Friday, December 18, 2009

John Water's 25 Days of Xmas


Day 1... Get naked and smoke.
Day 2... Ask a neighbor if they find it funny that every man in the neighborhood has a penis.
Day 3... Flash someone.
Day 4... Get your hair done.
Day 5....Go to a porn theater (or rent a porno movie)
Day 6... Whenever you hear someone say "shit" tell them you hate the brown word.
Day 7... Exclaim "What a day for an execution!" to strangers.
Day 8... Stomp on someones foot - laugh maniacally.
Day 9... Play "car accident." (Be sure to have plenty of ketchup on hand.)
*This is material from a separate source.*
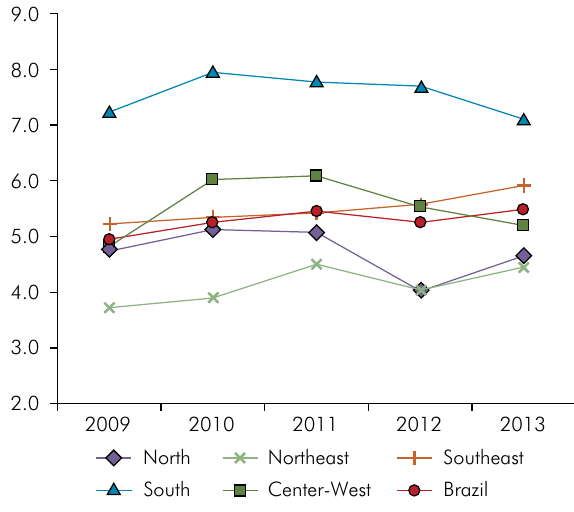
Figure 2. Orofacial cleft prevalence per 10,000 live births according region and years, in Brazil from 2009 to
Day 10... Get a baby sitting job - throw wild destructive party. Trash everything.
Day 11... Admit to God that you are a whore.
Day 12... Tell your nephew (or other younger male relative) you'd be so happy if he turned nelly and found a nice beautician boyfriend.
Day 13... Seduce a bus driver.
Day 14... Refer to your daughter (or young female relative) as "that little MF"
Day 15... Write "I sniff jury underpants" (or other obscenity) in a bathroom stall.
Day 16... Have sloppy joes for dinner.
Day 17... Go to doctor and demand "a wang."
Day 18... At the dinner table exclaim loudly "I'm so hungry I could eat cancer."
Day 19... Tell someone that you're a thief, a shit kicker and that you'd like to be famous.
Day 20... Condone first degree murder. Advocate cannibalism.
Day 21... Have sex with a midget in the back of a car.
Day 22... Be celibate for celluloid.
Day 23... Watch "Christmas Evil" with JW commentary.
Day 24... Send someone a bowel movement.
Bonus day - Return all your Christmas gifts for money because-"you can do that you know."